The interim financial statements and this Management's Discussion and Analysis
of Financial Condition and Results of Operations should be read in conjunction
with the financial statements and notes thereto for the year ended December 31,
2019 and the related Management's Discussion and Analysis of Financial Condition
and Results of Operations, which are contained in our Annual Report on Form 10-K
for the year ended December 31, 2019 and our Quarterly Report on Form 10-Q for
the six months ended June 30, 2020.
Overview
We are a commercial-stage biopharmaceutical company focused on discovering and
developing innovative and life-changing treatments for patients with serious,
challenging and under-addressed neurological, endocrine and psychiatric
disorders.

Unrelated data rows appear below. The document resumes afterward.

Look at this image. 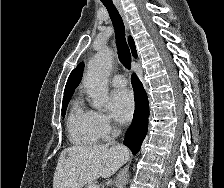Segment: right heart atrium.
Listing matches in <instances>:
<instances>
[{
	"label": "right heart atrium",
	"mask_w": 224,
	"mask_h": 188,
	"mask_svg": "<svg viewBox=\"0 0 224 188\" xmlns=\"http://www.w3.org/2000/svg\"><path fill=\"white\" fill-rule=\"evenodd\" d=\"M88 113L91 126L99 138L105 139L113 133L114 125L109 115L97 110H90Z\"/></svg>",
	"instance_id": "1"
}]
</instances>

We specialize in targeting and interrupting disease-causing
mechanisms involving the interconnected pathways of the nervous and endocrine
systems. Currently, we are primarily focused on the commercialization of
INGREZZA® (valbenazine) in the United States, or US, our first US Food and Drug
Administration, or FDA, approved product.
In April 2017, we received FDA approval of our first marketed product, INGREZZA,
for the treatment of adults with tardive dyskinesia, or TD. Shortly after
receiving FDA approval, we began commercializing INGREZZA in the US using a
specialty sales force primarily focused on educating physicians who treat
patients with TD, including psychiatrists and neurologists.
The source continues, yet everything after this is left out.